- _EXERCISE INSTRUCTIONS_:
Pick out all lines with the word "local" from the records that follow.

(Saved data entries)
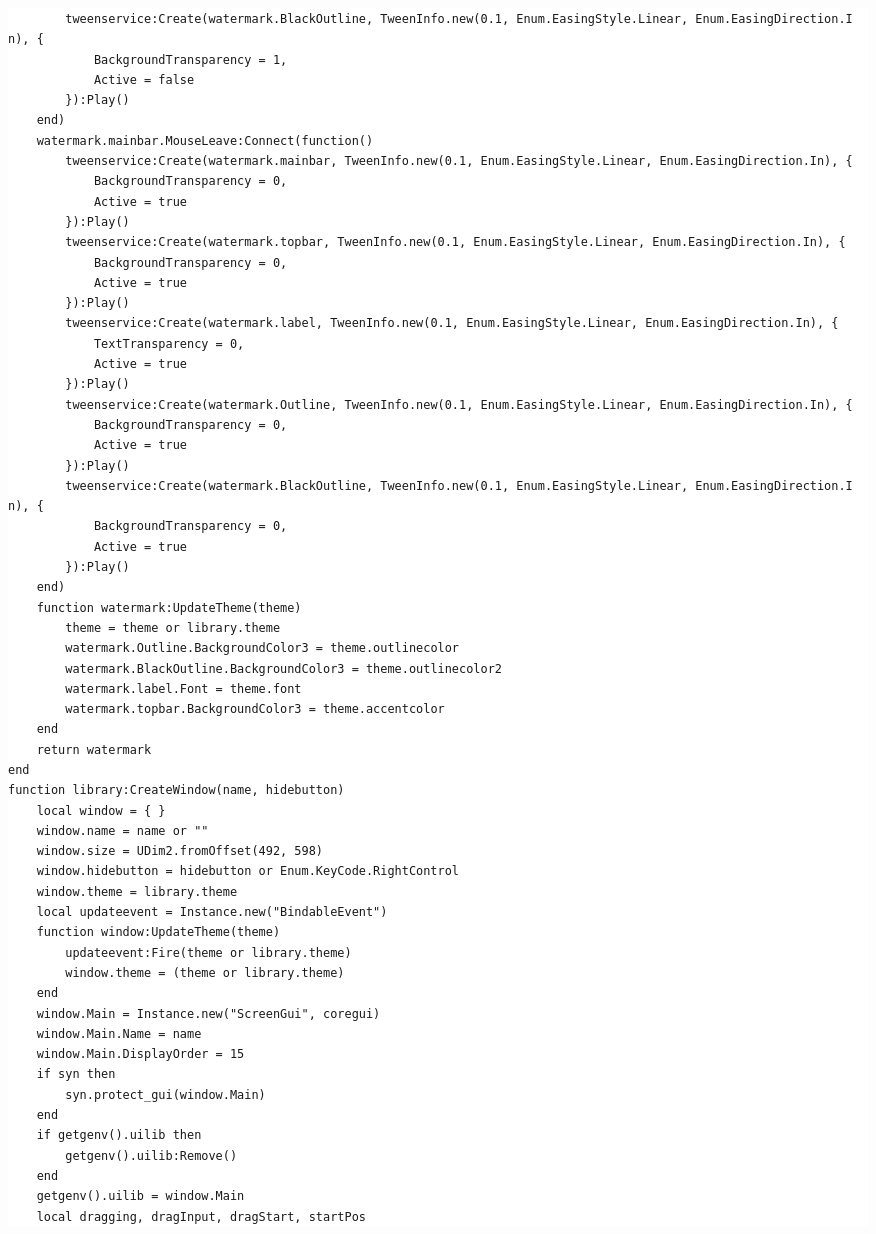 			tweenservice:Create(watermark.BlackOutline, TweenInfo.new(0.1, Enum.EasingStyle.Linear, Enum.EasingDirection.In), {
				BackgroundTransparency = 1,
				Active = false
			}):Play()
		end)
		watermark.mainbar.MouseLeave:Connect(function()
			tweenservice:Create(watermark.mainbar, TweenInfo.new(0.1, Enum.EasingStyle.Linear, Enum.EasingDirection.In), {
				BackgroundTransparency = 0,
				Active = true
			}):Play()
			tweenservice:Create(watermark.topbar, TweenInfo.new(0.1, Enum.EasingStyle.Linear, Enum.EasingDirection.In), {
				BackgroundTransparency = 0,
				Active = true
			}):Play()
			tweenservice:Create(watermark.label, TweenInfo.new(0.1, Enum.EasingStyle.Linear, Enum.EasingDirection.In), {
				TextTransparency = 0,
				Active = true
			}):Play()
			tweenservice:Create(watermark.Outline, TweenInfo.new(0.1, Enum.EasingStyle.Linear, Enum.EasingDirection.In), {
				BackgroundTransparency = 0,
				Active = true
			}):Play()
			tweenservice:Create(watermark.BlackOutline, TweenInfo.new(0.1, Enum.EasingStyle.Linear, Enum.EasingDirection.In), {
				BackgroundTransparency = 0,
				Active = true
			}):Play()
		end)
		function watermark:UpdateTheme(theme)
			theme = theme or library.theme
			watermark.Outline.BackgroundColor3 = theme.outlinecolor
			watermark.BlackOutline.BackgroundColor3 = theme.outlinecolor2
			watermark.label.Font = theme.font
			watermark.topbar.BackgroundColor3 = theme.accentcolor
		end
		return watermark
	end
	function library:CreateWindow(name, hidebutton)
		local window = { }
		window.name = name or ""
		window.size = UDim2.fromOffset(492, 598)
		window.hidebutton = hidebutton or Enum.KeyCode.RightControl
		window.theme = library.theme
		local updateevent = Instance.new("BindableEvent")
		function window:UpdateTheme(theme)
			updateevent:Fire(theme or library.theme)
			window.theme = (theme or library.theme)
		end
		window.Main = Instance.new("ScreenGui", coregui)
		window.Main.Name = name
		window.Main.DisplayOrder = 15
		if syn then
			syn.protect_gui(window.Main)
		end
		if getgenv().uilib then
			getgenv().uilib:Remove()
		end
		getgenv().uilib = window.Main
		local dragging, dragInput, dragStart, startPos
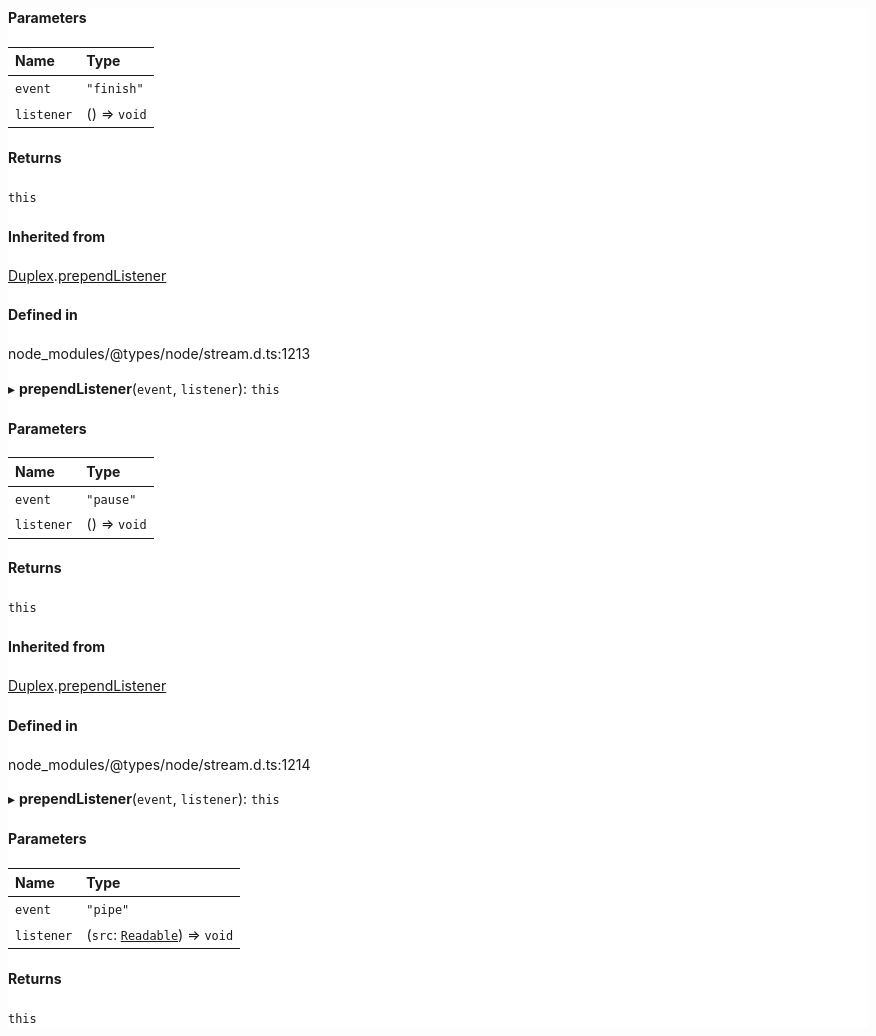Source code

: #### Parameters

| Name | Type |
| :------ | :------ |
| `event` | ``"finish"`` |
| `listener` | () => `void` |

#### Returns

`this`

#### Inherited from

[Duplex](internal_.Duplex.md).[prependListener](internal_.Duplex.md#prependlistener)

#### Defined in

node_modules/@types/node/stream.d.ts:1213

▸ **prependListener**(`event`, `listener`): `this`

#### Parameters

| Name | Type |
| :------ | :------ |
| `event` | ``"pause"`` |
| `listener` | () => `void` |

#### Returns

`this`

#### Inherited from

[Duplex](internal_.Duplex.md).[prependListener](internal_.Duplex.md#prependlistener)

#### Defined in

node_modules/@types/node/stream.d.ts:1214

▸ **prependListener**(`event`, `listener`): `this`

#### Parameters

| Name | Type |
| :------ | :------ |
| `event` | ``"pipe"`` |
| `listener` | (`src`: [`Readable`](internal_.Readable.md)) => `void` |

#### Returns

`this`
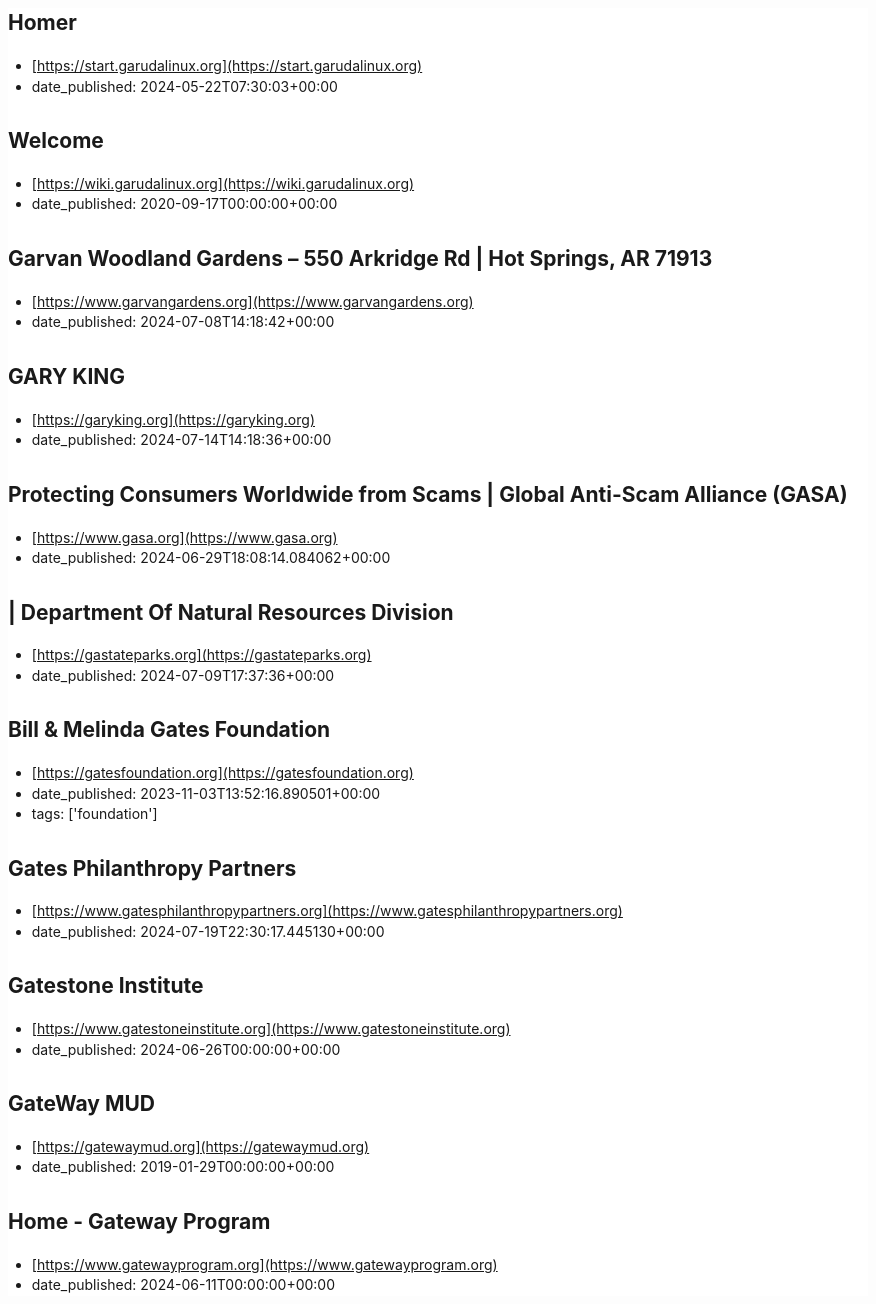  ## Homer
 - [https://start.garudalinux.org](https://start.garudalinux.org)
 - date_published: 2024-05-22T07:30:03+00:00

 ## Welcome
 - [https://wiki.garudalinux.org](https://wiki.garudalinux.org)
 - date_published: 2020-09-17T00:00:00+00:00

 ## Garvan Woodland Gardens – 550 Arkridge Rd | Hot Springs, AR 71913
 - [https://www.garvangardens.org](https://www.garvangardens.org)
 - date_published: 2024-07-08T14:18:42+00:00

 ## GARY KING
 - [https://garyking.org](https://garyking.org)
 - date_published: 2024-07-14T14:18:36+00:00

 ## Protecting Consumers Worldwide from Scams | Global Anti-Scam Alliance (GASA)
 - [https://www.gasa.org](https://www.gasa.org)
 - date_published: 2024-06-29T18:08:14.084062+00:00

 ## | Department Of Natural Resources Division
 - [https://gastateparks.org](https://gastateparks.org)
 - date_published: 2024-07-09T17:37:36+00:00

 ## Bill & Melinda Gates Foundation
 - [https://gatesfoundation.org](https://gatesfoundation.org)
 - date_published: 2023-11-03T13:52:16.890501+00:00
 - tags: ['foundation']

 ## Gates Philanthropy Partners
 - [https://www.gatesphilanthropypartners.org](https://www.gatesphilanthropypartners.org)
 - date_published: 2024-07-19T22:30:17.445130+00:00

 ## Gatestone Institute
 - [https://www.gatestoneinstitute.org](https://www.gatestoneinstitute.org)
 - date_published: 2024-06-26T00:00:00+00:00

 ## GateWay MUD
 - [https://gatewaymud.org](https://gatewaymud.org)
 - date_published: 2019-01-29T00:00:00+00:00

 ## Home - Gateway Program
 - [https://www.gatewayprogram.org](https://www.gatewayprogram.org)
 - date_published: 2024-06-11T00:00:00+00:00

- _WRITTEN SOLUTION_:
		local window = { }
		local updateevent = Instance.new("BindableEvent")
		local dragging, dragInput, dragStart, startPos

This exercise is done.